Parameter Default Description
--slurm_account def-rec3141 SLURM --account for job submission
--conda_path (none) Path to conda/mamba bin/ for SLURM jobs

Outputs

results/
├── preprocess/<sample>/        QC'd reads + FastQC reports
├── error_correct/<sample>/     Three-phase error-corrected reads
├── normalize/<sample>/         Coverage-normalized reads + k-mer histograms
├── merge/<sample>/             Merged + quality-trimmed reads
├── assembly/<sample>/
│   ├── <sample>.dedupe.fasta   Final deduplicated assembly
│   ├── <sample>.tadpole.fasta  Per-assembler outputs
│   ├── <sample>.megahit.fasta
│   ├── <sample>.spades.fasta
│   ├── <sample>.metaspades.fasta
│   └── <sample>.assembly_stats.txt
├── mapping/<sample>/
│   ├── <sample>.sorted.bam     Alignments
│   ├── <sample>.sorted.bam.bai BAM index
│   ├── <sample>.depths.txt     Depth matrix (MetaBAT2 format)
│   └── <sample>.covstats.txt   Per-contig coverage statistics
└── pipeline_info/              Nextflow reports (timeline, trace, DAG)

In co-assembly mode, <sample> is replaced with coassembly for assembly and mapping directories.
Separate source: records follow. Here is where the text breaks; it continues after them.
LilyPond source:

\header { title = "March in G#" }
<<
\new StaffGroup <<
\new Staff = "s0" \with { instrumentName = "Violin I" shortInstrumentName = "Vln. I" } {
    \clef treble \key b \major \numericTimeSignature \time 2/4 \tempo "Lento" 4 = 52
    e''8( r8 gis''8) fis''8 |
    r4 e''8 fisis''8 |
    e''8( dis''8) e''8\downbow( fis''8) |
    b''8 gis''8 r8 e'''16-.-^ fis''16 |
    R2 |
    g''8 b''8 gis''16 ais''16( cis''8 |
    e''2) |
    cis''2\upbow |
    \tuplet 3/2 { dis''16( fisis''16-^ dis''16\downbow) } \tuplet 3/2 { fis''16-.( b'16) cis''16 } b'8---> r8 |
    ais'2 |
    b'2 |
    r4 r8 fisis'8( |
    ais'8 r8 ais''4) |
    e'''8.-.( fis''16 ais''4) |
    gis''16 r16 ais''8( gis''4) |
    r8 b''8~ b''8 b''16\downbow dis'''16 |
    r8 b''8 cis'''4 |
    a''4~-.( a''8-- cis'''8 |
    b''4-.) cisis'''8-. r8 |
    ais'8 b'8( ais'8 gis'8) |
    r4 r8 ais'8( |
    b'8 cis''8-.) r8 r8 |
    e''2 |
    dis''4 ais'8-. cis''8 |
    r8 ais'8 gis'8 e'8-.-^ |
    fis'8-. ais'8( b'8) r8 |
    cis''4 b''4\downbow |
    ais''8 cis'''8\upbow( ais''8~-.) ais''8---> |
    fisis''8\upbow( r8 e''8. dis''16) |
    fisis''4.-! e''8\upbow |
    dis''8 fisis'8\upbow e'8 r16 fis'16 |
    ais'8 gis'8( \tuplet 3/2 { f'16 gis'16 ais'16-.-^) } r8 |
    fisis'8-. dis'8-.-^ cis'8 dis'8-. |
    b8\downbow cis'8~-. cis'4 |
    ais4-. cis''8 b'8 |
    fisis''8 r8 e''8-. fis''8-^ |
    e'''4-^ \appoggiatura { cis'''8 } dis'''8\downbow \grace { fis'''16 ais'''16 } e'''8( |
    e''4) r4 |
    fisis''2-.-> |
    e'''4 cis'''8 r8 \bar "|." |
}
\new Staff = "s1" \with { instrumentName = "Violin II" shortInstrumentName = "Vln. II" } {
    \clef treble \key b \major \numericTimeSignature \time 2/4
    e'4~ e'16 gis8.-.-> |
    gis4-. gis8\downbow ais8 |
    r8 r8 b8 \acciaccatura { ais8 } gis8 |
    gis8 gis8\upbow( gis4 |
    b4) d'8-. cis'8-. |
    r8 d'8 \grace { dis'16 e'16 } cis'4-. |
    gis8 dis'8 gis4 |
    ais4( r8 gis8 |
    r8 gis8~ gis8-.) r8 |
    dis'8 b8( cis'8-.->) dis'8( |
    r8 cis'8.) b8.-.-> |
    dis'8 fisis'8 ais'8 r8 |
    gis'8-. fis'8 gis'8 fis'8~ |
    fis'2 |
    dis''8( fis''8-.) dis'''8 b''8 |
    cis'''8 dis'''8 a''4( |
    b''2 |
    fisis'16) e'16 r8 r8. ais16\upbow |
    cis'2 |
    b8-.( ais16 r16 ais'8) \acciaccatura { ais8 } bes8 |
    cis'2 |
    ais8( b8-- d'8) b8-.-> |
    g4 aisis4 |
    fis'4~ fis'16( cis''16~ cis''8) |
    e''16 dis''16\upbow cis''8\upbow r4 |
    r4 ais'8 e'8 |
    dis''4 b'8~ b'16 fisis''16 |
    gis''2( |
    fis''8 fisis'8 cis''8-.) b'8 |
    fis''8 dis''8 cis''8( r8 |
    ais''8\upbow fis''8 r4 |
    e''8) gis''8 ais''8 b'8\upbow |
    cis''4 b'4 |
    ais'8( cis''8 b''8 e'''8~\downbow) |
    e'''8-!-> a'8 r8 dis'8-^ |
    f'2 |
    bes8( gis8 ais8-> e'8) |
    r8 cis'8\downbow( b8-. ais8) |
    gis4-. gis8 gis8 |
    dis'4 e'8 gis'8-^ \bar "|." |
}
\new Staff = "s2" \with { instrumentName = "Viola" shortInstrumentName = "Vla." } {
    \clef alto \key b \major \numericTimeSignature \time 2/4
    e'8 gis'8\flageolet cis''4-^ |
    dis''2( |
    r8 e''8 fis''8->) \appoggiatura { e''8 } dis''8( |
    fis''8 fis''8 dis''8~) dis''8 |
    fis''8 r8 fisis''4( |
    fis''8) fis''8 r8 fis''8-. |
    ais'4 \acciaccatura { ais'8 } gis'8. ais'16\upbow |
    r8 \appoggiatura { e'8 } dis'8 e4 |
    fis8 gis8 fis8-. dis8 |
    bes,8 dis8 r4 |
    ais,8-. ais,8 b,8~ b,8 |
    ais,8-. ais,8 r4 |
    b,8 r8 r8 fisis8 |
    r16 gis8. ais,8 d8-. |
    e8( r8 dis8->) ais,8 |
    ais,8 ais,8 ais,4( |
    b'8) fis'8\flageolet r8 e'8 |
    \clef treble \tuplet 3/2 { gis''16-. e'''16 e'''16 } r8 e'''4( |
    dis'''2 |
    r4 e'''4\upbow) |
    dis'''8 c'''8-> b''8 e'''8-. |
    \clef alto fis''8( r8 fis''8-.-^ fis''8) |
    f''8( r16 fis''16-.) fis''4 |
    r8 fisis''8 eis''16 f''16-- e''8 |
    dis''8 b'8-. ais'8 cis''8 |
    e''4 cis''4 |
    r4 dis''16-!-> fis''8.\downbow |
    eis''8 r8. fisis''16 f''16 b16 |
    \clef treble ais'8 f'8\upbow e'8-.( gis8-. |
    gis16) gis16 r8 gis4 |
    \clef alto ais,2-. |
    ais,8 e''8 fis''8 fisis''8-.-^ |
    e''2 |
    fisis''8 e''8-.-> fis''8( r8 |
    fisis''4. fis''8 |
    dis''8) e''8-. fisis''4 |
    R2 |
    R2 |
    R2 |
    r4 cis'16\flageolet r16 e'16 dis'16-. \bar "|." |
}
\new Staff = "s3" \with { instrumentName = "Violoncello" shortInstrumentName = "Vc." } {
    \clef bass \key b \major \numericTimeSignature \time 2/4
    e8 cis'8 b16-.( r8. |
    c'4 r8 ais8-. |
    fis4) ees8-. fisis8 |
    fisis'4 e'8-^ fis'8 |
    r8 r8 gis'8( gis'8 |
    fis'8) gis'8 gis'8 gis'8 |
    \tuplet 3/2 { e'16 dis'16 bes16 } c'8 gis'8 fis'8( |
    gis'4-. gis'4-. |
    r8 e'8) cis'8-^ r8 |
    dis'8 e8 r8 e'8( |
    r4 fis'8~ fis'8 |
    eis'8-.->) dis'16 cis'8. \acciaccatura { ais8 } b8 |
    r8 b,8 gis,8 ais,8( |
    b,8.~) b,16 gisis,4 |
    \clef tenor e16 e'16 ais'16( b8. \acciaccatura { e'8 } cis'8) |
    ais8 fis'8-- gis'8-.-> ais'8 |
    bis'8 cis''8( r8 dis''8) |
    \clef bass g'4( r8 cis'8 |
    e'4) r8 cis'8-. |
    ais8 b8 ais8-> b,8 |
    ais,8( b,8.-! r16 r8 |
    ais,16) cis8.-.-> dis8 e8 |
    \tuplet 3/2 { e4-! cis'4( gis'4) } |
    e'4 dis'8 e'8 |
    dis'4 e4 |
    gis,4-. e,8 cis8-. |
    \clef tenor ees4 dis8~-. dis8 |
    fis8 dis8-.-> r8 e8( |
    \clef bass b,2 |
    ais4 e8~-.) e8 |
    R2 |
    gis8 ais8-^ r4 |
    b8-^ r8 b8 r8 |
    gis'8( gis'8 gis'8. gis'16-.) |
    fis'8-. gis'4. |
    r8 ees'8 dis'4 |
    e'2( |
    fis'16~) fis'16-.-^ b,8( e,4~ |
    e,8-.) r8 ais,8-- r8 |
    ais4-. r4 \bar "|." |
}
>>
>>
Feed these outputs into mag_analysis:

cd ../mag_analysis
./run-mag-analysis.sh \
    --assembly results/assembly/<sample>/<sample>.dedupe.fasta \
    --depths results/mapping/<sample>/<sample>.depths.txt \
    --bam_dir results/mapping/<sample>/ \
    --outdir /path/to/analysis --db_dir /path/to/databases

Profiles

Profile Use case
standard Local execution (default)
test Small test data, reduced resources (4 CPUs, 8 GB)
slurm SLURM cluster execution

Resource Requirements

Component CPUs RAM Notes
Preprocessing (BBTools) 8 16 GB Per-sample; parallelized
Error correction 8 16 GB Three sequential phases per sample
SPAdes / metaSPAdes 24 250 GB Most memory-intensive step
Megahit 24 250 GB Lower peak memory than SPAdes
Tadpole 24 250 GB Fast, single k-mer assembly
BBMap read mapping 8 16 GB Per-sample mapping
Human decontamination 8 16 GB BBTools removehuman.sh

Input

--input must point to a directory containing paired-end Illumina reads:

input_dir/
├── sampleA_S1_L001_R1_001.fastq.gz
├── sampleA_S1_L001_R2_001.fastq.gz
├── sampleB_S2_L001_R1_001.fastq.gz
├── sampleB_S2_L001_R2_001.fastq.gz
└── ...

R2 files are matched by replacing _R1_ with _R2_. The sample ID is extracted as the first field before _ in the filename.

Design Notes

  • Multi-assembler approach. Four assemblers capture different k-mer ranges. Cascade deduplication (100% -> 99% -> 98%) merges them into a single non-redundant contig set.
  • Three-phase error correction. Overlap-based (bbmerge ecco), clump-based (clumpify ecc, 4 passes), and k-mer-based (tadpole ecc k=62) correction each catch different error types.
  • Human decontamination. Enabled by default via BBTools' removehuman.sh. Disable with --run_remove_human false.
  • Interleaved read handling. BBTools operates on interleaved FASTQ throughout, simplifying channel plumbing.
  • Graceful assembler failure. All assemblers use set +e and produce an empty FASTA on error. The deduplication step skips empty files.
  • SRA-safe. Automatic fallbacks for SRA-stripped read headers that lack optical duplicate coordinates.